Dass Iljumschinow überrascht gewesen sei von Filatows Vorschlag einer Fifa-Kandidatur, wie es in Filatows Manuskript heißt, dürfte glatt gelogen sein. In Fide-Kreisen kursiert die Idee seit Monaten, sie wird herzlich belacht. Wie so oft. Die Funktionäre sind es gewohnt, dass ihr Präsident mit sonderbaren Mitteln in die Schlagzeilen strebt.

Arabische Diktatoren sind seine Spezialität

Als junger Gouverneur der bitterarmen südrussischen Region Kalmückien sauste Iljumschinow im weißen Rolls Royce durch die Steppe. Die Journalistin Larisa Judina, die ihn durch Recherchen kritisiert hatte, wurde tot im Straßengraben gefunden. Iljumschinow hatte natürlich nichts damit zu tun. Als Fide-Präsident brüstete er sich mit Abermillionen, die er unters Schachvolk streute, das sich chronisch vernachlässigt fühlt. Die Fifa bekäme eine Art Blatter-Kopie.
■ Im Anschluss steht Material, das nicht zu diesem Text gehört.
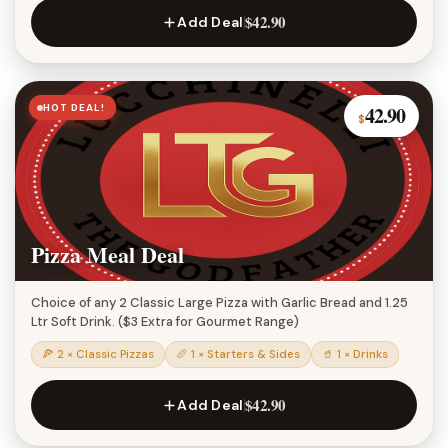
$42.90
Add Deal
HOT DEAL!
42.90
$
Pizza Meal Deal
Choice of any 2 Classic Large Pizza with Garlic Bread and 1.25
Ltr Soft Drink. ($3 Extra for Gourmet Range)
🍕 2 × Classic Pizzas
🥖 1 × Starters & Sides
🥤 1 × Drinks
$42.90
Add Deal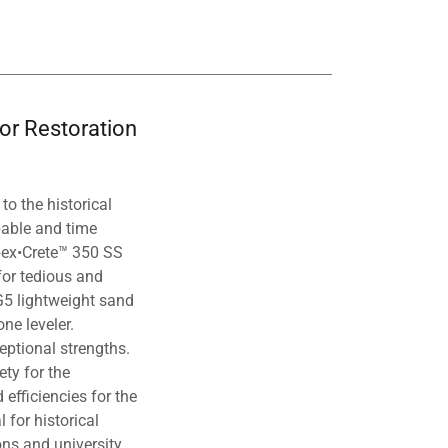
oor Restoration
to the historical
pable and time
 Spex•Crete™ 350 SS
 for tedious and
G5 lightweight sand
ne leveler.
eptional strengths.
ty for the
 efficiencies for the
 for historical
ons and university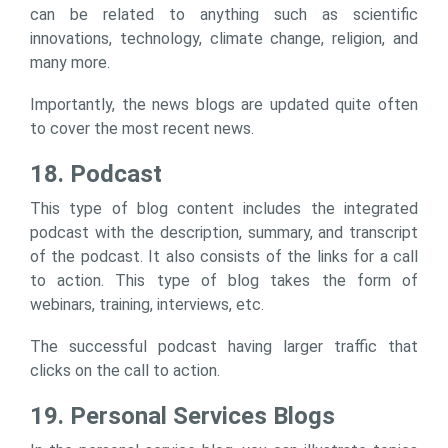
can be related to anything such as scientific
innovations, technology, climate change, religion, and
many more.
Importantly, the news blogs are updated quite often
to cover the most recent news.
18. Podcast
This type of blog content includes the integrated
podcast with the description, summary, and transcript
of the podcast. It also consists of the links for a call
to action. This type of blog takes the form of
webinars, training, interviews, etc.
The successful podcast having larger traffic that
clicks on the call to action.
19. Personal Services Blogs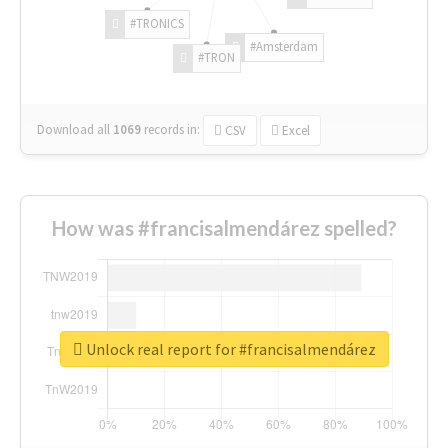
#TRONICS
#Amsterdam
#TRON
Download all
1069
records
in:
CSV
Excel
How was #francisalmendárez spelled?
Unlock real report for #francisalmendárez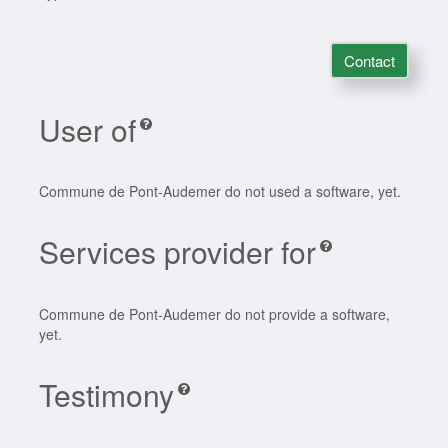
Contact
User of
Commune de Pont-Audemer do not used a software, yet.
Services provider for
Commune de Pont-Audemer do not provide a software,
yet.
Testimony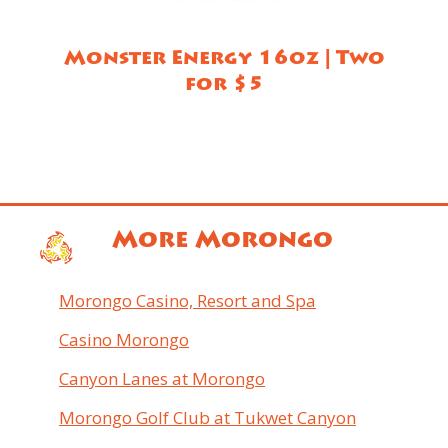
Monster Energy 16oz | Two
for $5
More Morongo
Morongo Casino, Resort and Spa
Casino Morongo
Canyon Lanes at Morongo
Morongo Golf Club at Tukwet Canyon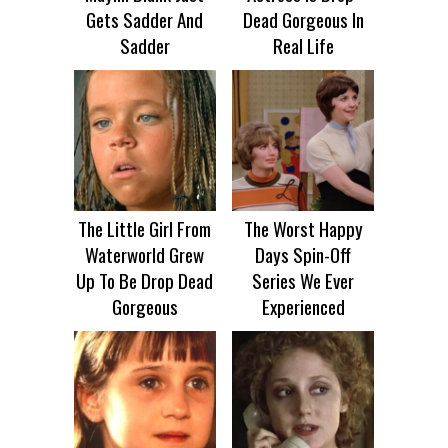
Gets Sadder And
Dead Gorgeous In
Sadder
Real Life
The Little Girl From
The Worst Happy
Waterworld Grew
Days Spin-Off
Up To Be Drop Dead
Series We Ever
Gorgeous
Experienced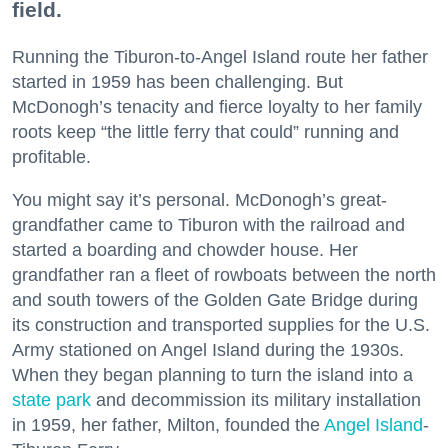
field.
Running the Tiburon-to-Angel Island route her father
started in 1959 has been challenging. But
McDonogh’s tenacity and fierce loyalty to her family
roots keep “the little ferry that could” running and
profitable.
You might say it’s personal. McDonogh’s great-
grandfather came to Tiburon with the railroad and
started a boarding and chowder house. Her
grandfather ran a fleet of rowboats between the north
and south towers of the Golden Gate Bridge during
its construction and transported supplies for the U.S.
Army stationed on Angel Island during the 1930s.
When they began planning to turn the island into a
state park
and decommission its military installation
in 1959, her father, Milton, founded the
Angel Island
-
In einer seiner ersten Amtshandlungen besuchte er 1996 Saddam Hussein und wollte die Schach-WM trotz UN-Sanktionen in Bagdad austragen lassen. Damals wurde der irre Kalmücke noch gestoppt, 2004 aber kam Muammar al-Gaddafi zum Zug und der höchste Fide-Wettbewerb nach Tripolis. Überhaupt sind arabische Diktatoren eine Spezialität von Iljumschinow: Als 2012 der Bürgerkrieg in Syrien losbrach, reiste er nach Damaskus und ließ sich mit Baschar al-Assad am Schachbrett ablichten.